Sedgwick spent a year with the different employees of the Philadelphia zoo, learning about their lives, their careers, and their favorite animals. As with almost any book about animals, it is both heartwarming and hilarious.
People come into my work all the time and say, “I could never work here. I’m too much of an animal lover. I couldn’t see these animals sick and suffering.” They’ve got it all wrong though. The amount of love and patience it requires to go through heartbreak after heartbreak in service of animals requires a very selfless love and an ability to find joy in the smallest moments.
Also, this book has some hilarious rhino porn, gorillas dressed up and made to mop, a wolf lady, and some very cranky elephants.

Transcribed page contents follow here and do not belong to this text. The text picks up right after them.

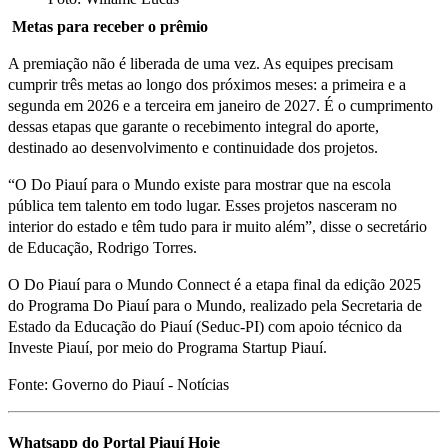
Metas para receber o prêmio
A premiação não é liberada de uma vez. As equipes precisam
cumprir três metas ao longo dos próximos meses: a primeira e a
segunda em 2026 e a terceira em janeiro de 2027. É o cumprimento
dessas etapas que garante o recebimento integral do aporte,
destinado ao desenvolvimento e continuidade dos projetos.
“O Do Piauí para o Mundo existe para mostrar que na escola
pública tem talento em todo lugar. Esses projetos nasceram no
interior do estado e têm tudo para ir muito além”, disse o secretário
de Educação, Rodrigo Torres.
O Do Piauí para o Mundo Connect é a etapa final da edição 2025
do Programa Do Piauí para o Mundo, realizado pela Secretaria de
Estado da Educação do Piauí (Seduc-PI) com apoio técnico da
Investe Piauí, por meio do Programa Startup Piauí.
Fonte: Governo do Piauí - Notícias
Whatsapp do Portal Piauí Hoje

I was recently perusing Barnes & Noble with a friend of mine when I saw this book on a display table.
“This book is awesome and actually made me happier. You should read this!”
“Oh God,” he replied. “Please tell me you aren’t reading self-help books, Chrissy.”

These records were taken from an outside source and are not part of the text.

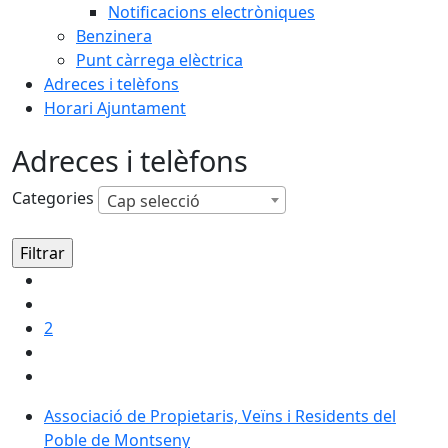
Notificacions electròniques
Benzinera
Punt càrrega elèctrica
Adreces i telèfons
Horari Ajuntament
Adreces i telèfons
Categories
Cap selecció
2
Associació de Propietaris, Veïns i Residents del
Poble de Montseny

I looked up. It was on that depressing self-help table, and I felt very torn.
I really liked the book, but I am one of the millions of people who refuse to read self-help books because, to me, reading a self-help book feels like waving a white flag of surrender to the thing that is life.

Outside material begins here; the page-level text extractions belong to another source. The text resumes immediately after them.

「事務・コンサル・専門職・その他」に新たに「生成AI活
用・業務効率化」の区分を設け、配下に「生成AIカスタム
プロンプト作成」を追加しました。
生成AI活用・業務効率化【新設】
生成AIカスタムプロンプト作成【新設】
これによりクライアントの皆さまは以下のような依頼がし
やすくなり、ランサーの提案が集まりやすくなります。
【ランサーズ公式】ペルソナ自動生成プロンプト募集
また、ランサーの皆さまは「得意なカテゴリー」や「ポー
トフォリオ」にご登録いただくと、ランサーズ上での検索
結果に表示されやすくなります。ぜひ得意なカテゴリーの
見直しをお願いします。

So I am embracing denial and choosing to not think of this as a self-help book, but a very helpful book for myself. Damn. It doesn’t work.
It’s about making resolutions to make yourself happier. Who doesn’t want to be happier?! If you are honestly going to say to me, dear reader, that you have no need to be happier, that you wouldn’t like to enjoy life a smidgent more, than you need a self-help book in the worst way possible.
Rubin talks a lot about philosophy, about changing small things in your life, about different scientific studies on happiness. It wasn’t life shaking, but it helped me pick up a couple of habits that, yes, have made me happier. The shame of owning a self-help book was certainly worth it.
“When I think of the farm, I think of mud. Limning my husband’s fingernails and encrusting the children’s knees and hair. Sucking at my feet like a greedy newborn on the breast. Marching in boot-shaped patches across the plank floors of the house. There was no defeating it. The mud coated everything. I dreamed in brown.”
I was turned on to this book by my friend Eric who runs a fantastic baseball blog called Pitchers and Poets. Naturally it is about baseball, and I remember the early days when he used to write a lot about poetry. But I think the Poet part has evolved into simply a high literary quality of sports journalism, which is likewise fantastic. The website launched a Reading Club with different bloggers commenting on this new release book. I meant to follow along, but I got so swept away in the book that I ended up focusing all my time on just reading it and not the blog. Whoops!
The book is centered around a baseball team from an imaginary college. It follows a couple of different characters through setbacks, romances, and baseball. Some of my friends from my softball team were reading the book as well, and it seems that a lot of people read far too deeply into this book. Into the symbolism, the underlying themes. I believe this is Harbach’s first novel, and at times it did seem like he was pushing those sorts of things a bit too much. I chose to just enjoy the story and his incredible characters. If you love baseball, you’ll love this book. If you don’t love baseball, you’ll still love this book. Trust me, babies, I wouldn’t steer you wrong.
It should come as no surprise at this point that I love cooking memoirs, particularly the ones written by badass chefs with names that rhyme with Doorbane. When I was visiting Seattle last summer, my good friend who also works as a Kindle manager for Amazon and is one of the finest home cooks I’ve ever met gave me the advanced copy of this book. It is fantastic. Gabrielle Hamilton is seemingly an accidental chef. She grew up wanting to be a writer (she’s a damn fine one), but found herself working a number of restaurant jobs and eventually starting her own little place in New York called Prune. I am dying to go.
The book isn’t like a lot of other chef memoirs. It reads more like a genuine memoir of her life. Being a chef just happens to be a huge part of that.
If my encouragement isn’t enough to make you pick up the book, just look at who wrote the blurb on the front cover. Hot diggedy dog, it’s our old friend Mr. Doorbane.
I fear for the human race.
In the not too distant future women who choose to abort their pregnancies will be turned into Chromes (Reds), and jailed. After the jailing period has ended women are put back into society, but can be tracked via satellite during their sentence, in this instance for the next 16 years. Hannah Payne must also dodge the Fist, a right-wing group looking to eliminate all Chromes, specifically Reds because of their heinous crime, abortion.
This is a very modern, science-fiction retelling of The Scarlet Letter. Both horrifying and inspiring this book is about one womans journey to find her inner strength. I recommend it to anyone interested questioning church versus state.
A lot of books nowadays are made up of intersecting story lines. Separate characters who seemingly have nothing in common, but their lives are overlapped to the point where we are pondering the validity of coincidence and fate. It can all get a bit predictable once you’ve read a couple of them. You know who is going to fall in love with who, and who is just plain destined to run into that mysterious, aloof character. While this book has some elements of that, the story lines do not intersect in predictable ways and the character plot lines are written in such distinctive prose from one another, it is easy to get lost into the individual worlds of the characters. The crotchety old man, the curious little girl, the neurotic writer. This book was a bit slow at first, but it picks up rather quickly and by the last page, you cannot believe it is all over.
Also, Nicole Krauss is married to Jonathon Safran Foer. Literary power couples make me uncomfortable. Or maybe that’s jealousy I’m feeling?